Problem to work on => Two lines in the data below mark the range: the one with "left hip: (195, 142)" and the one with "left shoulder: (294, 86)". Return both, along with every line between them, exactly.

(Keypoint coordinate data)

· · ·

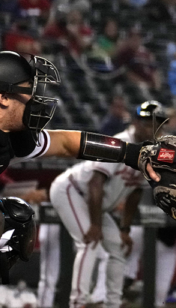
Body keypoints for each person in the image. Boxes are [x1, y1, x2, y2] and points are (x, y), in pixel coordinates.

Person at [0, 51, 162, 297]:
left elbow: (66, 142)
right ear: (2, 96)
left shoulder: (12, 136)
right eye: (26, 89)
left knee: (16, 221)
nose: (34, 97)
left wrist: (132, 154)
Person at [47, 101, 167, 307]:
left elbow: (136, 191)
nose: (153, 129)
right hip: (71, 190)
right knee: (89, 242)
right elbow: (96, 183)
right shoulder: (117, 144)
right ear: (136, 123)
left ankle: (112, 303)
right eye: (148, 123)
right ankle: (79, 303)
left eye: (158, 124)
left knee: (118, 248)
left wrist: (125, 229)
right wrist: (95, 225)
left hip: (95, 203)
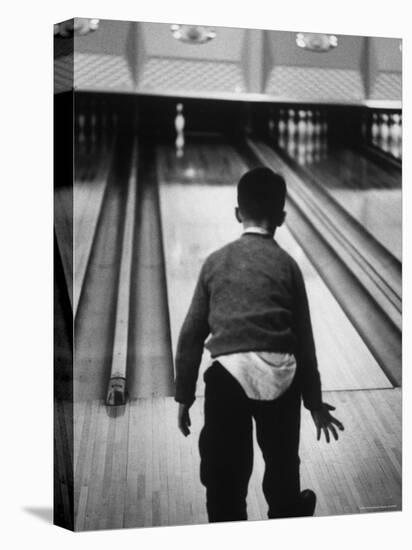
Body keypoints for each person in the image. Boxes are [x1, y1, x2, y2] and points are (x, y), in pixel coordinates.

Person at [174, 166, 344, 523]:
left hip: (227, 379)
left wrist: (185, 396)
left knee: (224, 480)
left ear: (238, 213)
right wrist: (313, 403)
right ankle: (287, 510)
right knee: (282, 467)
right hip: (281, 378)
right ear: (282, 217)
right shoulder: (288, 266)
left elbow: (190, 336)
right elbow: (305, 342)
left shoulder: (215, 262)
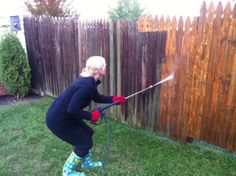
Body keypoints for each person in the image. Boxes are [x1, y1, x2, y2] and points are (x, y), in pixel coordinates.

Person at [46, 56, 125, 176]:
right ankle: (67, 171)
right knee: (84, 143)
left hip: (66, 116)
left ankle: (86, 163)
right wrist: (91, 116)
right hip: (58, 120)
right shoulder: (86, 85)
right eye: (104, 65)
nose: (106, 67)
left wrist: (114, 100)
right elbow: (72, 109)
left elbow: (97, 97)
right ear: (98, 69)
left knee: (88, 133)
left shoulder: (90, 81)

· · ·

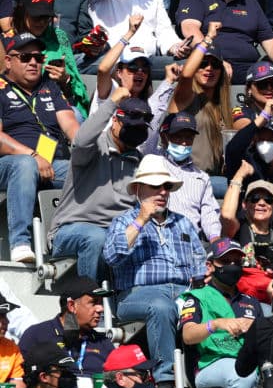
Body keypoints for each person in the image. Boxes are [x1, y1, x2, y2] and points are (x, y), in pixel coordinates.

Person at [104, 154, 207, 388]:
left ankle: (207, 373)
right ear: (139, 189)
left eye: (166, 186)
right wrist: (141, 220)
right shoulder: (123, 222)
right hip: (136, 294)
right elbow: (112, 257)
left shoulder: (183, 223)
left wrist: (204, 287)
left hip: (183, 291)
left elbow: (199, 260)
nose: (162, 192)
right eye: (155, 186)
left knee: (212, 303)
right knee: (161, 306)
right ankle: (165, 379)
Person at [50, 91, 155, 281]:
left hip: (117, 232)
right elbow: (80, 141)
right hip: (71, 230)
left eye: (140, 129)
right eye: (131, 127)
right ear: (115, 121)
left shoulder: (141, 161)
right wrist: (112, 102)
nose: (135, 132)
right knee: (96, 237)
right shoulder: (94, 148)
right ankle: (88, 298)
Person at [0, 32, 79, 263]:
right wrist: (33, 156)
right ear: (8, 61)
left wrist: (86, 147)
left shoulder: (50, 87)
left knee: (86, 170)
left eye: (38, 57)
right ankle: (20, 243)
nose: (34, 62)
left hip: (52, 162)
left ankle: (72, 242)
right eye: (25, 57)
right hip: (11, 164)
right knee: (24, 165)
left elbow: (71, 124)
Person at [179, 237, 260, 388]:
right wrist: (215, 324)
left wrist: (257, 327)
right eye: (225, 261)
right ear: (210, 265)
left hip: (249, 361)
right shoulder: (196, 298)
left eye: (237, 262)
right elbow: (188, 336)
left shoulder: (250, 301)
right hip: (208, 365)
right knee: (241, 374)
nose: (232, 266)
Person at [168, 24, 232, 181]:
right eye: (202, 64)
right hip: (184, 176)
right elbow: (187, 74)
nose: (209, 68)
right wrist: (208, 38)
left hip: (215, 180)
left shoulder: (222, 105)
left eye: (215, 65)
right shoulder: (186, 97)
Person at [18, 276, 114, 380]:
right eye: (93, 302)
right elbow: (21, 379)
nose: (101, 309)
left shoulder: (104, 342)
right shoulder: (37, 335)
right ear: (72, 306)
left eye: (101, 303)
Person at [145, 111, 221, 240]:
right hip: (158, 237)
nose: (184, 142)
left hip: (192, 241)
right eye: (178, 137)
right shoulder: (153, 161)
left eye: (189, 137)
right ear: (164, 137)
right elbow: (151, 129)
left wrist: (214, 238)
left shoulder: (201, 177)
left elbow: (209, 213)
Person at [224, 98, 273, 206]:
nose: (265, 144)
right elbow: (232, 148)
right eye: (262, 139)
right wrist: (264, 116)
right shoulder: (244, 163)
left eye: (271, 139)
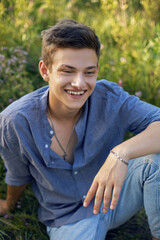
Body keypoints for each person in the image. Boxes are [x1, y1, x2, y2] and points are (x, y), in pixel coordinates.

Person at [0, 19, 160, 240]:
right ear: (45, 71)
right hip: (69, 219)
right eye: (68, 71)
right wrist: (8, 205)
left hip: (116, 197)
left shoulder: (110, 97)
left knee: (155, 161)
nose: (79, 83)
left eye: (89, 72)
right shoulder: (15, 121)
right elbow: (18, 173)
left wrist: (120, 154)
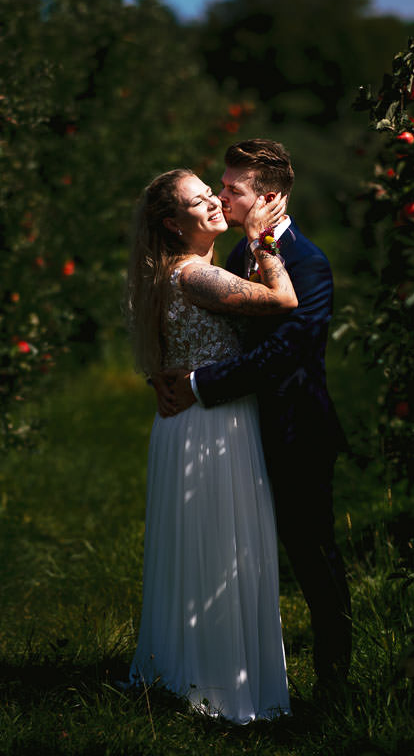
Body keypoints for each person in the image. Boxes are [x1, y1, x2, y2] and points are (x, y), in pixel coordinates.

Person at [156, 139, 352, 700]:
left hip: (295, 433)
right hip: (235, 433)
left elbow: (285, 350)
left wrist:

· · ·

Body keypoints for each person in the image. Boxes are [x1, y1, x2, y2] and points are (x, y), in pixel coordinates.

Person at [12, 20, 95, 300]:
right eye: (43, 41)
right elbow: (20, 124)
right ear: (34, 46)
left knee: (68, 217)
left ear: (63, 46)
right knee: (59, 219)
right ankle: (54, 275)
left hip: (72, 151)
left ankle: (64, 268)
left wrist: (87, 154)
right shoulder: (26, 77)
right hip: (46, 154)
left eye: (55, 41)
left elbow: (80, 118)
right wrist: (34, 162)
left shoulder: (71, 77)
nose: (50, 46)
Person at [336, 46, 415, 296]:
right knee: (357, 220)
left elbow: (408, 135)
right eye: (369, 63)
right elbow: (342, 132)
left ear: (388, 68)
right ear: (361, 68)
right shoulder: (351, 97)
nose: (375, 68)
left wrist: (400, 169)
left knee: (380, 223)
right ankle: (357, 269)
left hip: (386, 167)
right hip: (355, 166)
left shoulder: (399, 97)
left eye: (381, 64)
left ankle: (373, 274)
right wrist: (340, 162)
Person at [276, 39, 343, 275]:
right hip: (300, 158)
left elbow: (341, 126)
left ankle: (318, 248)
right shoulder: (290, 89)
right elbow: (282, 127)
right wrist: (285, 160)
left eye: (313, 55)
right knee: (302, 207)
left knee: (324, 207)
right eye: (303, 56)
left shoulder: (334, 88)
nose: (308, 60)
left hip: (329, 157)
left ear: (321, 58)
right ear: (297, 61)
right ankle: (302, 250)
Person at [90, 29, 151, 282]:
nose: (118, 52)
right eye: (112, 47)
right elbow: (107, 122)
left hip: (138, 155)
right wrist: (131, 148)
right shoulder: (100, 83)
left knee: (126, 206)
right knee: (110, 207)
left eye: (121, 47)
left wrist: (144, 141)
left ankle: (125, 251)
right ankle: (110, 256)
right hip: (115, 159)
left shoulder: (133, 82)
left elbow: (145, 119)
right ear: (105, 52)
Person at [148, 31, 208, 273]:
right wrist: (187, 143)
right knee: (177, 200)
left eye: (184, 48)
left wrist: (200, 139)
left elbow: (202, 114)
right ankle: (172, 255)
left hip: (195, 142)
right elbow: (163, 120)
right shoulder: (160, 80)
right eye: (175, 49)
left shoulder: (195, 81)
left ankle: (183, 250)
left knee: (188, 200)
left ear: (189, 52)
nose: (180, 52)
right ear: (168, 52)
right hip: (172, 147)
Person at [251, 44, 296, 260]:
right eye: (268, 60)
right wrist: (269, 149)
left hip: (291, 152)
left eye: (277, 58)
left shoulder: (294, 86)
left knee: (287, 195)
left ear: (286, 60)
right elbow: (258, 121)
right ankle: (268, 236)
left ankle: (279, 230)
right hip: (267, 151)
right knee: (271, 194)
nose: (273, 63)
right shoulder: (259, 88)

· · ·

Written answer =>
left hip: (195, 142)
right elbow: (163, 120)
right shoulder: (160, 80)
right eye: (175, 49)
left shoulder: (195, 81)
left ankle: (183, 250)
left knee: (188, 200)
left ear: (189, 52)
nose: (180, 52)
right ear: (168, 52)
right hip: (172, 147)
Person at [251, 44, 296, 260]:
right eye: (268, 60)
right wrist: (269, 149)
left hip: (291, 152)
left eye: (277, 58)
left shoulder: (294, 86)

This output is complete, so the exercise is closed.